We also accuse such elders of doing nothing to salvage us today. But is it their responsibility to do so? No. It is the responsibility of youth and leaders. However, we do not have leaders, but dealers, as Isyaku Dikko once observed. We prefer liars, cheats and looters to trustworthy people. Let us blame ourselves.
I once heard someone commenting over the BBC, saying, “Imagine a person like Shagari. He has not built a single school in his village.” I think he was severe and unfair to the old man. Shagari has built many schools, the types that existed in those days. If there were the need to build private schools in the North when Shagari was thirty or forty, he would have done so. That much, I do not doubt. But he did what his time required of him: he taught as a primary school teacher, supervised schools and saw the establishment and financing of many.
I can further illustrate my point in many ways. But let me give a single instance, still on Shagari. In Ahmadu Bello, John Paden narrated the following story:
“When Shagari was working in Lagos as Minister of Economic Development he came across some files and reports on the dying rivers of Sokoto Province. (They thought the rivers of Sokoto would dry up and the area would become a desert.) What to do? The questions needed study.
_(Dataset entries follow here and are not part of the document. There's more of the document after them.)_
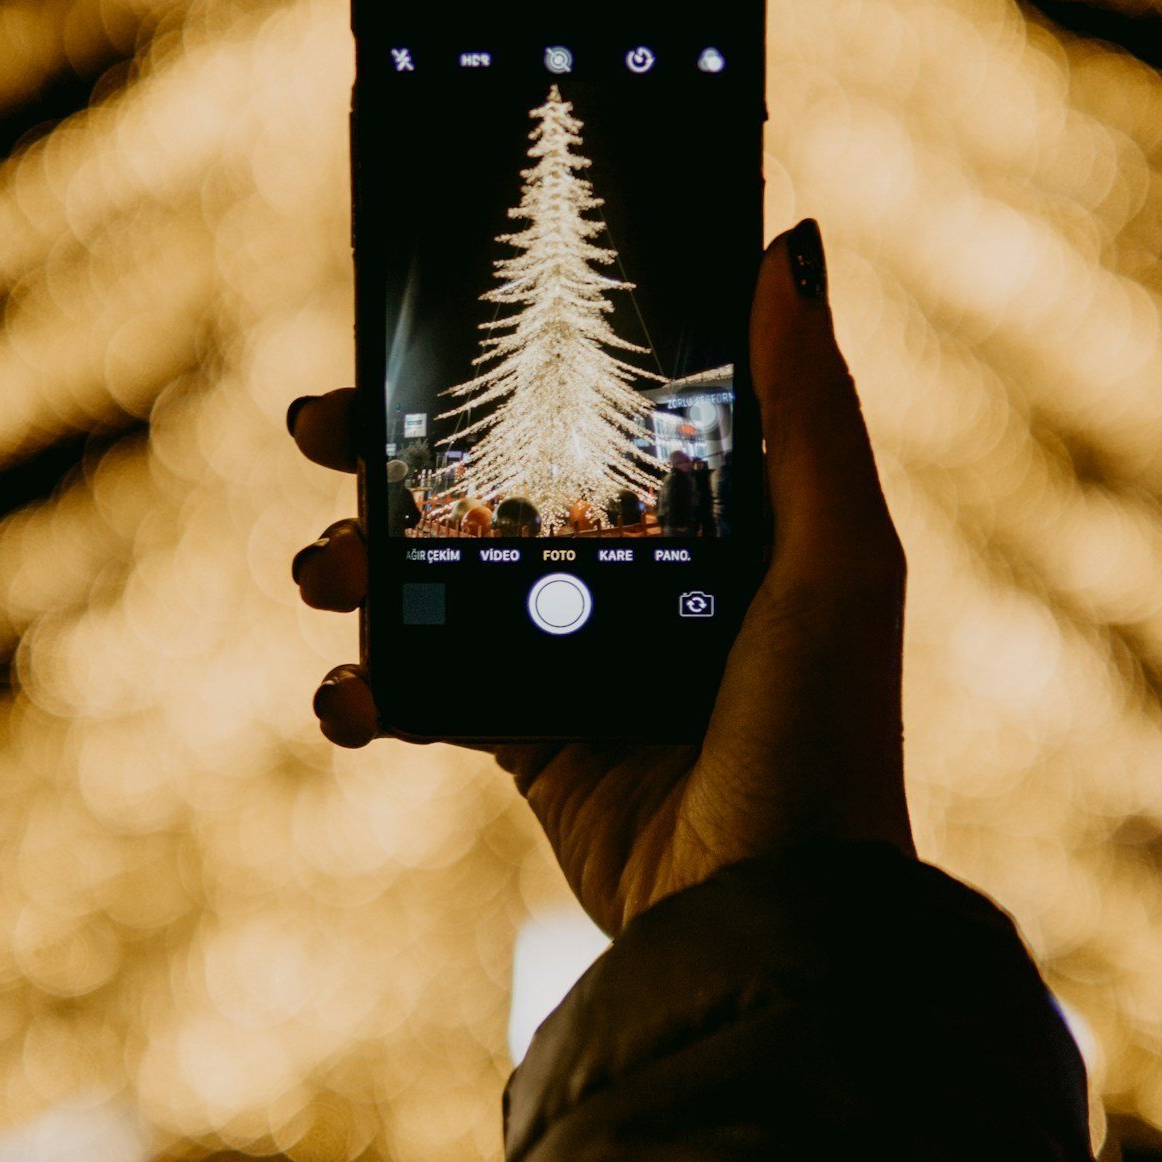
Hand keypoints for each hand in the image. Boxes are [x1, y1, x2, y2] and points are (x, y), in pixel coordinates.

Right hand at [288, 219, 911, 934]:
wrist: (766, 913)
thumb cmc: (823, 730)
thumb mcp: (838, 557)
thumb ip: (808, 411)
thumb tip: (791, 248)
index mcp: (708, 520)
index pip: (590, 415)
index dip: (507, 371)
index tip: (426, 329)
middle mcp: (634, 575)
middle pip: (489, 484)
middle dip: (392, 455)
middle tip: (324, 429)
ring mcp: (572, 654)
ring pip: (434, 579)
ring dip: (357, 562)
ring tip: (325, 568)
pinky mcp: (525, 737)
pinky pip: (422, 691)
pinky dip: (365, 688)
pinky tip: (352, 690)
He took the file to the Sardauna, who read them, and commented that Waziri Abbas had said that Shehu Usman dan Fodio had said that they would all have to leave the place someday because of lack of water. The Sardauna added, “If Shehu said so, I can’t stop it.” Shagari replied, “But we can delay it.” The Sardauna said, “OK, go and do it.” Shagari noted, “The study will take ten years.” The Sardauna replied, What do you mean? I am not interested. Go away.” (Shagari persisted and the research was undertaken.).. The research.. later becomes the basis of the large-scale irrigation projects in Sokoto State."
The little development we see around us might have been the effort of the same elders we castigate today. We feel they should continue to do our job. They are no longer in that position. They do not possess the resources. Their energy is down. They are tired. So to expect that Shagari should today establish a school in his village is too much. That is the task for his children.
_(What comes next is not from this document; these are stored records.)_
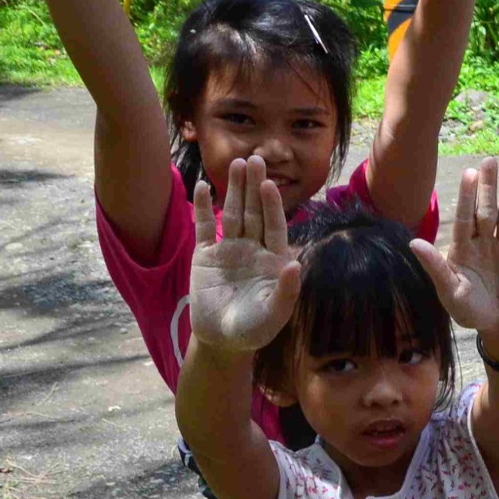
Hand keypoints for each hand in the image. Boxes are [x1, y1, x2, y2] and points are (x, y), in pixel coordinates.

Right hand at [189, 157, 302, 352]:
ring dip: (234, 190)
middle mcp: (253, 249)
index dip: (272, 205)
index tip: (270, 184)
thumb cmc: (255, 329)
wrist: (223, 340)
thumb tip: (295, 265)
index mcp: (273, 259)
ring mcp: (229, 249)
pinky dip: (203, 208)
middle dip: (254, 187)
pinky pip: (204, 227)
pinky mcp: (205, 255)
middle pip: (254, 212)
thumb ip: (286, 291)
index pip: (274, 226)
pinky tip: (205, 186)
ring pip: (232, 214)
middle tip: (255, 158)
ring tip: (236, 163)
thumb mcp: (274, 314)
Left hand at [409, 159, 498, 336]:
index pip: (466, 218)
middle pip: (486, 211)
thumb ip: (435, 267)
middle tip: (489, 161)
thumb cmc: (468, 310)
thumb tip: (413, 243)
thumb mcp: (449, 292)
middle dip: (488, 187)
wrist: (498, 324)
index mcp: (463, 249)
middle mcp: (483, 243)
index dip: (468, 197)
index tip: (470, 175)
Development is cumulative. We are expected to succeed where our predecessors have failed. But did the leadership that followed that of the Second Republic live up to this expectation? When the Second Republic in which people like Shagari and his like played their last leadership game was toppled, a generation of youth stepped into the position of leadership. They promised correcting the wrongs committed by the elders and their civilian followers. But except for the short-lived attempt of Buhari and Idiagbon, the entire generation of army officers that ruled this country thereafter could only be described as criminals.

My only problem with the generation that we term as elders, people in their seventies and eighties, is when they fail to realize that age is not on their side. I appreciate their effort to solve our problems of today. However, ideally, they should feel compelled to guide younger generations to the path of salvation. To insist that they alone will do it is certainly a mistake.
Still, there is a problem here. To whom do they hand over? Those that followed them, the movers and shakers of today, are a band of rotten leaders who created all the problems that mesmerized this country, beginning from the 1966 coup and the civil war, to the pervasive corruption and erosion of values in our society. The elders have every reason not trust them, just as I don’t either.